If you’re wondering where the sun fits in to all of this, it is his business partner: the label he runs is called P.W. Elverum & Sun, Ltd.

photo courtesy of Bryan Williams
At the heart of the fixation with change, of course, sits a mountain. No more seemingly static a physical body exists on Earth. But, of course, mountains are constantly shifting, rising, and collapsing. Elverum, in his music, continuously reflects on temporality and impermanence, but he’s also a fourth or fifth generation resident of a town with a metropolitan population of roughly 15,000 – one that, despite its own innate charm, is utilized by non-residents predominantly as a gateway to the farther-out tourist destination San Juan Islands.

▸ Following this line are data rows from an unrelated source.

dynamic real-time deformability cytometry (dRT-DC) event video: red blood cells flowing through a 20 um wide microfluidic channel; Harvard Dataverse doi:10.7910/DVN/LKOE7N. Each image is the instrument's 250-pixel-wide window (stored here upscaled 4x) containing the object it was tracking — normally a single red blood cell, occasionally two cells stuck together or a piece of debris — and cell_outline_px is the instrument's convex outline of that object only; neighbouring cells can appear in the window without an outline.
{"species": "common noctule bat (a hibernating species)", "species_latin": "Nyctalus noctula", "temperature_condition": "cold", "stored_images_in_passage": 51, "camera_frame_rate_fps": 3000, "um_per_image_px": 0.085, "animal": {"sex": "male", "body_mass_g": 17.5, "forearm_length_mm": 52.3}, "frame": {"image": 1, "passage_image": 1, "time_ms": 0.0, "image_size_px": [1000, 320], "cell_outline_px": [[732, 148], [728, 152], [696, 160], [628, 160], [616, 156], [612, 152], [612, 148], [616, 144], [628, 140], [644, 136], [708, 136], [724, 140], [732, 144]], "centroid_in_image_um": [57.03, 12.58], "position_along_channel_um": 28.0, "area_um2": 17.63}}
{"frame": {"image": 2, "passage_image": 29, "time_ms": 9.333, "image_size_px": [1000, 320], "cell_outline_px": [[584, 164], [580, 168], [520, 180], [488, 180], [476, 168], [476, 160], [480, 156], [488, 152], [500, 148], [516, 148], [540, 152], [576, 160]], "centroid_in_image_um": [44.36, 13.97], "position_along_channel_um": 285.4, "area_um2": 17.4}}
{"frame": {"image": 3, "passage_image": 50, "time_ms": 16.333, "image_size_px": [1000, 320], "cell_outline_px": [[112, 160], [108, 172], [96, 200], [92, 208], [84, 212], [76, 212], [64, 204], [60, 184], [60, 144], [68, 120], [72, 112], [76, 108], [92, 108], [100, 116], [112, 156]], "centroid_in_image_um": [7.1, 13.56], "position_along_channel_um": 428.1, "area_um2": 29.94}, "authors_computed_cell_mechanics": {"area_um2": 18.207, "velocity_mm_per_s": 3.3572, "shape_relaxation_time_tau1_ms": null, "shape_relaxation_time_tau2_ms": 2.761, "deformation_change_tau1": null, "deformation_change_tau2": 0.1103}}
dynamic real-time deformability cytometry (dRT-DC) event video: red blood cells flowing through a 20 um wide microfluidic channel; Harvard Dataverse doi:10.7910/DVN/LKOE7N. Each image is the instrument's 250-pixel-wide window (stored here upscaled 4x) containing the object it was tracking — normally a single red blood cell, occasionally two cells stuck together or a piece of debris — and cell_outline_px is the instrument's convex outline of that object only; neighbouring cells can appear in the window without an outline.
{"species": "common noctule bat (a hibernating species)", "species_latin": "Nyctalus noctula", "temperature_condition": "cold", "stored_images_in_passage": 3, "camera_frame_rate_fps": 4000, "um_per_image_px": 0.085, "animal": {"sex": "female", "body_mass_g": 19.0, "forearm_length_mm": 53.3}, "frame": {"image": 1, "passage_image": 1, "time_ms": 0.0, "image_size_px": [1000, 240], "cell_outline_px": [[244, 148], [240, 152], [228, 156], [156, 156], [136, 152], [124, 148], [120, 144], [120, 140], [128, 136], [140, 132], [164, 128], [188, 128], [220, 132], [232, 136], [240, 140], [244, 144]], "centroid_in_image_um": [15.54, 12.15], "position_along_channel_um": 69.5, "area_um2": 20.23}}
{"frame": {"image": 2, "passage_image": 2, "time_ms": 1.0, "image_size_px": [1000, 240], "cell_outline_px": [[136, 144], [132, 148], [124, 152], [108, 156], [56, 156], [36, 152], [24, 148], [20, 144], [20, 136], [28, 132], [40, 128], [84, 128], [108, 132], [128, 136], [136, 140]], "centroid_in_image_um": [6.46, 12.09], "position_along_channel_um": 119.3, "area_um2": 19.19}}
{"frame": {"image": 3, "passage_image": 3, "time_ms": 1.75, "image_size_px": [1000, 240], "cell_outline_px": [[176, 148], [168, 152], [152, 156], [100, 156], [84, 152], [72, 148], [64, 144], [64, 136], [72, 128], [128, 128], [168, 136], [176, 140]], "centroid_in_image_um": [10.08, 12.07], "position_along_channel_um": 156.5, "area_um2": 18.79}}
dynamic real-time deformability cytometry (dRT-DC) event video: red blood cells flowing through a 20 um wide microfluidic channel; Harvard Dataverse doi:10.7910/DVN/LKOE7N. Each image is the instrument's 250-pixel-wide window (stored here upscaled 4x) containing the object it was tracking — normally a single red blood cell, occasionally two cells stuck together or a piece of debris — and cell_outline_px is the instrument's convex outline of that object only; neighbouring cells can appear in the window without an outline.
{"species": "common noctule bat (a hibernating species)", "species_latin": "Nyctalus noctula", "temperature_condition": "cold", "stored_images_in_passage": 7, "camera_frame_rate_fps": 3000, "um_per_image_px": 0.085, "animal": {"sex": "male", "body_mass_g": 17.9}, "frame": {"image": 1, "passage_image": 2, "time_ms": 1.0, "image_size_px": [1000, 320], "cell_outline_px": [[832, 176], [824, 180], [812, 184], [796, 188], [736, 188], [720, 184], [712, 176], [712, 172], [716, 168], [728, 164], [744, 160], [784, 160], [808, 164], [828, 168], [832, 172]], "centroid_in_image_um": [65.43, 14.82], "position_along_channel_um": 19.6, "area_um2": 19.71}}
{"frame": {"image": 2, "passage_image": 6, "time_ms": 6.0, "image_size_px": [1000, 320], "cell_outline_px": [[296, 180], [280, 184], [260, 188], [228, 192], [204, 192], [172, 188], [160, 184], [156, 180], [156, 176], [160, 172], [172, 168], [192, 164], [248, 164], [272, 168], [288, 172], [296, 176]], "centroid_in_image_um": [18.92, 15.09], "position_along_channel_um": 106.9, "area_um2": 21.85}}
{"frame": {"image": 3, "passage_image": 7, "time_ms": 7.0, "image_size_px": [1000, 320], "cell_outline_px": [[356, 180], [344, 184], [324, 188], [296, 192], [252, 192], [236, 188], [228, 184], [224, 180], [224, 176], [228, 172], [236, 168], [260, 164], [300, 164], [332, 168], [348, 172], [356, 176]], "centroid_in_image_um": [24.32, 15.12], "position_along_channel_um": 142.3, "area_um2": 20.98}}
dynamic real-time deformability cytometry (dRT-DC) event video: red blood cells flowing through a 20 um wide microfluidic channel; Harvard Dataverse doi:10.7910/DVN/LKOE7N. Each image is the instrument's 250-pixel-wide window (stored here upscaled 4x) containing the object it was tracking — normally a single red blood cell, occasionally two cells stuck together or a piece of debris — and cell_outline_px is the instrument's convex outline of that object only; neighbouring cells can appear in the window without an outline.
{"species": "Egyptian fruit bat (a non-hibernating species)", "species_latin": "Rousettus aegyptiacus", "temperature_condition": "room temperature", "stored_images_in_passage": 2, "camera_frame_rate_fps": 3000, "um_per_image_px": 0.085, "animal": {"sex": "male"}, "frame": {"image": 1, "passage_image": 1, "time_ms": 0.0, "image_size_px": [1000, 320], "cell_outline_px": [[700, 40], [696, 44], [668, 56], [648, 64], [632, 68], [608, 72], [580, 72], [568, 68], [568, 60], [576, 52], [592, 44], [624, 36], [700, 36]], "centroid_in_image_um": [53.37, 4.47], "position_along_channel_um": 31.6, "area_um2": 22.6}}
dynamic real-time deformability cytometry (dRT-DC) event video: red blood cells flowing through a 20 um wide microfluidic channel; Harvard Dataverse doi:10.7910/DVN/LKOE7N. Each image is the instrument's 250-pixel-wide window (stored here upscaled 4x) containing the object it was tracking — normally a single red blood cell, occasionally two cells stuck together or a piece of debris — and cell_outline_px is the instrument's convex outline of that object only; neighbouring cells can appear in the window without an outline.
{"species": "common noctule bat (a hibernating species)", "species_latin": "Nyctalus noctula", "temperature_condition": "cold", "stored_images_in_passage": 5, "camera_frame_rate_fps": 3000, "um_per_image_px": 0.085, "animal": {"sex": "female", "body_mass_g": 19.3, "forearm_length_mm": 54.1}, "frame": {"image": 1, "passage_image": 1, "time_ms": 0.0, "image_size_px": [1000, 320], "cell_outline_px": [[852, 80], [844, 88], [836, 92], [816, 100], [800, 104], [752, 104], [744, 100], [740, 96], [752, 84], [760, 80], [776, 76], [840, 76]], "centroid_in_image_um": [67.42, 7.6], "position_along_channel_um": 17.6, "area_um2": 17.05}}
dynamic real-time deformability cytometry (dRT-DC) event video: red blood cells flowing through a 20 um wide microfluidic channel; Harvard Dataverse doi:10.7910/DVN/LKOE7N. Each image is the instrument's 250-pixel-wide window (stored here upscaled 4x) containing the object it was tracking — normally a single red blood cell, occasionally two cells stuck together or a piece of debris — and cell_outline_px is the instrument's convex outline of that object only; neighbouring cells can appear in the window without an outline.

Like every other pioneer settlement that sprang up on the eastern shores of Puget Sound in the gold rush era, Anacortes once sought to be the terminus for the transcontinental railroad. Its cumulative raison d’etre lies somewhere between being a destination and a stop along the way. The oddly phonetic name comes from a place of personal romance; for Annie Curtis, wife of the geologist who founded the nascent outpost’s post office.

The band reaches back into the Microphones’ catalog for one song tonight. “The Moon” is a fan favorite and back catalog stand out, but its selection might owe more to being a prominent ‘moon’ song, fitting with the new records (it’s a shame there won’t be a ‘Tides’ box set of the two together). Notably, it doesn’t sound like it does on The Glow Pt. 2, it sounds like Mount Eerie covering it. Seems obvious to say, but technically it’s not a cover. The edges of “The Moon” are blurrier, as if reconstructing the barreling momentum of the original from the memory of a dream. After one more, the band leave the stage for all of two minutes and come back for a one-song encore, obliging the woman who beseeches them to “make us move” with what amounts to a straight up funk song for the band, coaxing the reverent heads across the floor to nod a little harder.